_To do_. Of all the entries below, only the lines from the one with "Figure 1. Diagrammatic" up to and including the one with "Table 5. Pearson’s" are to be duplicated exactly.

_Input data_.
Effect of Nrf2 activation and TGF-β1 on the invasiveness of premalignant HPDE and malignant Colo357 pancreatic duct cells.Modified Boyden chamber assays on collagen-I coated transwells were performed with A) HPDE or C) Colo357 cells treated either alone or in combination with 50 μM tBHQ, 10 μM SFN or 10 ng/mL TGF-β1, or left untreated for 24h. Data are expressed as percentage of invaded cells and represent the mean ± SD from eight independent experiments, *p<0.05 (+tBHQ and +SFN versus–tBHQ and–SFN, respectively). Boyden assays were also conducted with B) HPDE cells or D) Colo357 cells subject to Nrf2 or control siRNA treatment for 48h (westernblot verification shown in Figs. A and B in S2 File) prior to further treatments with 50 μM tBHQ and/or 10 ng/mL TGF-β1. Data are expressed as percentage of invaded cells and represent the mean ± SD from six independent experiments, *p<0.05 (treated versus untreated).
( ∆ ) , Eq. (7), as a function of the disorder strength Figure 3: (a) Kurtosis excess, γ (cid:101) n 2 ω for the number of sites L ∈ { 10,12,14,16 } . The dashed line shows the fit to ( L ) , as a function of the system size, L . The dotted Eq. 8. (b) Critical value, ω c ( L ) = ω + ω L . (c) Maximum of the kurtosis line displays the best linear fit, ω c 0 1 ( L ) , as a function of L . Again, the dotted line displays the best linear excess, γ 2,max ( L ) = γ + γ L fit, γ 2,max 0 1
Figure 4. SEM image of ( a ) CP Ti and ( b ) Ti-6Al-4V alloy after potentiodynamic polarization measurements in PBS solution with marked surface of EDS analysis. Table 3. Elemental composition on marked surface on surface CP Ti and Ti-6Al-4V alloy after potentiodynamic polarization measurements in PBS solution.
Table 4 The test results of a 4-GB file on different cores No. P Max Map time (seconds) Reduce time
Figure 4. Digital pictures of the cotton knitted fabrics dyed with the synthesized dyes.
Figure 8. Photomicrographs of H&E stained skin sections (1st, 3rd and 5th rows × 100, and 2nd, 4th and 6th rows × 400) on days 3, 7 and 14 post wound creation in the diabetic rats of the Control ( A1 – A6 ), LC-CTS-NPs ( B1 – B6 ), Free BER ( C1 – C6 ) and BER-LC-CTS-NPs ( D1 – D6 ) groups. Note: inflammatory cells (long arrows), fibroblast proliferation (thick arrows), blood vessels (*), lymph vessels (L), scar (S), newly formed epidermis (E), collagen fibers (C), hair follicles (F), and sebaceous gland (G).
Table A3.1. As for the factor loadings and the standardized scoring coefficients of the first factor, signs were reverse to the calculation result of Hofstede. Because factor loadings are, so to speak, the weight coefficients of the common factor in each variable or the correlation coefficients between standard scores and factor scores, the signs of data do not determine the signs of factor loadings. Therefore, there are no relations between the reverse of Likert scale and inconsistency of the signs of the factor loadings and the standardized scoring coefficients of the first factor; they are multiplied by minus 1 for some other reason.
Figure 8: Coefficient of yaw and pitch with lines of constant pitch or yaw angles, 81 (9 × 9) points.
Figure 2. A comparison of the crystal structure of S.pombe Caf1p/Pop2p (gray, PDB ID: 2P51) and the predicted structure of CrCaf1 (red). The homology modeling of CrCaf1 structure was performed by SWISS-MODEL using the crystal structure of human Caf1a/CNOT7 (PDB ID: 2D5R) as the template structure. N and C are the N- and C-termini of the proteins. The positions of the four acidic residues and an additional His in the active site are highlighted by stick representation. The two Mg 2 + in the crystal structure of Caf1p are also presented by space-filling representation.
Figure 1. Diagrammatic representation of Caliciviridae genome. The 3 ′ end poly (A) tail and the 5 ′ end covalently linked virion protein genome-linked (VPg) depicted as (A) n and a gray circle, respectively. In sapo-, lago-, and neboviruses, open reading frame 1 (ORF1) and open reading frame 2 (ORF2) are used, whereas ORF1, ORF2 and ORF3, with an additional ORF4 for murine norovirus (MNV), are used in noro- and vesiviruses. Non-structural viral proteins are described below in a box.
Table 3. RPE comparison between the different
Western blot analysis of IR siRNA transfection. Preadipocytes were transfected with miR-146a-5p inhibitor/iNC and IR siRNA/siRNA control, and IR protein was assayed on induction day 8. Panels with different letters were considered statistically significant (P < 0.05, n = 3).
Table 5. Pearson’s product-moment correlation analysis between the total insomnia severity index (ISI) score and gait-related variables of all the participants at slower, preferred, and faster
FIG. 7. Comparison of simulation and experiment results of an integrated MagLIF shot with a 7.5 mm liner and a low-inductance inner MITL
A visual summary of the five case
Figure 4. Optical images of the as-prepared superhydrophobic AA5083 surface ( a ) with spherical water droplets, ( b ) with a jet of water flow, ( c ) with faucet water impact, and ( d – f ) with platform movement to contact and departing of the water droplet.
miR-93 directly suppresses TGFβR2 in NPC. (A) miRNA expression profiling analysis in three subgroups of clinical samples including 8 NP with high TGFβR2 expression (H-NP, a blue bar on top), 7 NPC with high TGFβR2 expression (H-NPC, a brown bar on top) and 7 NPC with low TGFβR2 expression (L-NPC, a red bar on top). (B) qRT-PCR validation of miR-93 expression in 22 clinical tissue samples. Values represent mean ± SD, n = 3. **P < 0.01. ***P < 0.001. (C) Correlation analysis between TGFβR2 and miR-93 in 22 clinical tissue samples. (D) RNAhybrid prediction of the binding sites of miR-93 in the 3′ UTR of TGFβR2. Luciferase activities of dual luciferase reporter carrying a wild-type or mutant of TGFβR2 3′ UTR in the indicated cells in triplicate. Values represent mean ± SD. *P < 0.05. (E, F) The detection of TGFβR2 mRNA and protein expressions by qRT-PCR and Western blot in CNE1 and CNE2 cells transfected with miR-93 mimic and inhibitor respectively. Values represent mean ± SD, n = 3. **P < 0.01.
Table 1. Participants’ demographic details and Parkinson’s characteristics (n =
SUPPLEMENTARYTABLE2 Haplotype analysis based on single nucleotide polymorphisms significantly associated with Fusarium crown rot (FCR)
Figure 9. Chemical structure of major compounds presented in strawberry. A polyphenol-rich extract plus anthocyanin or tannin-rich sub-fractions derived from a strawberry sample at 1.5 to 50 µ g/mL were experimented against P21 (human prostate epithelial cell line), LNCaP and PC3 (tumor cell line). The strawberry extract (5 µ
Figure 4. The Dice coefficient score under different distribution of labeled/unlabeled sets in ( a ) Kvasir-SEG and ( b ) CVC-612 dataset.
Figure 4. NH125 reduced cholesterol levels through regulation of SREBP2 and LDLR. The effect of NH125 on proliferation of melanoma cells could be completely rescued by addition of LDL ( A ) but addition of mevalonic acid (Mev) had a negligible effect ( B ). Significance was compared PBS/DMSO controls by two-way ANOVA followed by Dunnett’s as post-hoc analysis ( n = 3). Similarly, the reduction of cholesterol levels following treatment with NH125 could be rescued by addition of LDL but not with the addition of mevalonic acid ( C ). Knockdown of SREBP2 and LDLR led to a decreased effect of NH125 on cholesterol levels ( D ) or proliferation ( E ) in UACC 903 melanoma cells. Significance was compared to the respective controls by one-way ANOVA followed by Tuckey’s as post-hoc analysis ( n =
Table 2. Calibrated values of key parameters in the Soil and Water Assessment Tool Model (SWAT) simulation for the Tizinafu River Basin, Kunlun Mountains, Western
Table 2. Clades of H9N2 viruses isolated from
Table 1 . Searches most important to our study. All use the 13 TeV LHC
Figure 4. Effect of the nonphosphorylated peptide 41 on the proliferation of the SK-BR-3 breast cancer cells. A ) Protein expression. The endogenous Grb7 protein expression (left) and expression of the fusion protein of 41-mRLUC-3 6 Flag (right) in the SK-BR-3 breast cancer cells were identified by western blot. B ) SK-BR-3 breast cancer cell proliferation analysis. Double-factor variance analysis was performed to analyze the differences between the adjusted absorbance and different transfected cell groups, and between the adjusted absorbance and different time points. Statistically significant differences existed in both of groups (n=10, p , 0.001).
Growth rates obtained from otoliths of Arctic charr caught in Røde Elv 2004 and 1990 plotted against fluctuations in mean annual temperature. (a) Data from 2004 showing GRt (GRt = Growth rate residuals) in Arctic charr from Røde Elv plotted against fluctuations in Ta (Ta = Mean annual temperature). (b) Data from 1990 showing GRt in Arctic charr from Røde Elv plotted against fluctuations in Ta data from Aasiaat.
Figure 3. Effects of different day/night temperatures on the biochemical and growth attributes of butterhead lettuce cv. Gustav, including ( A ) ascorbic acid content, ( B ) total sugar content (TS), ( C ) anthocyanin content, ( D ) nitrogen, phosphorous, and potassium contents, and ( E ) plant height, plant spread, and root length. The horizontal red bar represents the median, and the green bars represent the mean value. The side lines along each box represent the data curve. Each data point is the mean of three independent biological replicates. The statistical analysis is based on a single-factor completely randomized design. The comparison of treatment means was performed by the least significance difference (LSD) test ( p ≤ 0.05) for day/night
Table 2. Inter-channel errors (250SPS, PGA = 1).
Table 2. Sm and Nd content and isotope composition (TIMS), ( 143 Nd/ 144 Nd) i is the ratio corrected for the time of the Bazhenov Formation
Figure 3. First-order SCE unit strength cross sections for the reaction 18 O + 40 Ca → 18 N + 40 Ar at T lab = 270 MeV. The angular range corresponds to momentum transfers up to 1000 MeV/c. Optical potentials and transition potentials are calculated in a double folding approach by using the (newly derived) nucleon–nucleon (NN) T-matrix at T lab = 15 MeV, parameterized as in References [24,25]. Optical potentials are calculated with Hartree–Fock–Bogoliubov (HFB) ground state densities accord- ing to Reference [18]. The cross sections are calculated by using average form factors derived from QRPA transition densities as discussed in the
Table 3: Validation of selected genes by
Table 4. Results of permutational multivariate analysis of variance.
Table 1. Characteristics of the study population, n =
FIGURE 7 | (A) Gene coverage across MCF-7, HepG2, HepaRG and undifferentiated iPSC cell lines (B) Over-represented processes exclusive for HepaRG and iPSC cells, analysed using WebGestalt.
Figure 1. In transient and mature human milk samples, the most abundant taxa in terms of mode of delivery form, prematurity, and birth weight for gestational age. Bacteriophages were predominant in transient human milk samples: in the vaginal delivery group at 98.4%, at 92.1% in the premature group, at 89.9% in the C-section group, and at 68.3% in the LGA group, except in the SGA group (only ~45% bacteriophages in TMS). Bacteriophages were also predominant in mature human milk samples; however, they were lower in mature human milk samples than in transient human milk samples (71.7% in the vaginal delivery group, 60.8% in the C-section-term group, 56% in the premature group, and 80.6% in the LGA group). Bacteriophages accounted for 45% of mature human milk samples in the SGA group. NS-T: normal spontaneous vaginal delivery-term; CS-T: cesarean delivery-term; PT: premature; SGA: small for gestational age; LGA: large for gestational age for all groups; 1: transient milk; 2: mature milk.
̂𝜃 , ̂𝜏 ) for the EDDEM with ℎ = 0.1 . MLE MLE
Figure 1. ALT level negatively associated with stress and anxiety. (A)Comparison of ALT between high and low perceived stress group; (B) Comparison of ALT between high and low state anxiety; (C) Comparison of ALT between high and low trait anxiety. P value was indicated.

_Result below_.
Figure 1. Diagrammatic representation of Caliciviridae genome. The 3 ′ end poly (A) tail and the 5 ′ end covalently linked virion protein genome-linked (VPg) depicted as (A) n and a gray circle, respectively. In sapo-, lago-, and neboviruses, open reading frame 1 (ORF1) and open reading frame 2 (ORF2) are used, whereas ORF1, ORF2 and ORF3, with an additional ORF4 for murine norovirus (MNV), are used in noro- and vesiviruses. Non-structural viral proteins are described below in a box.
Table 3. RPE comparison between the different
Western blot analysis of IR siRNA transfection. Preadipocytes were transfected with miR-146a-5p inhibitor/iNC and IR siRNA/siRNA control, and IR protein was assayed on induction day 8. Panels with different letters were considered statistically significant (P < 0.05, n = 3).
Table 5. Pearson’s product-moment correlation analysis between the total insomnia severity index (ISI) score and gait-related variables of all the participants at slower, preferred, and faster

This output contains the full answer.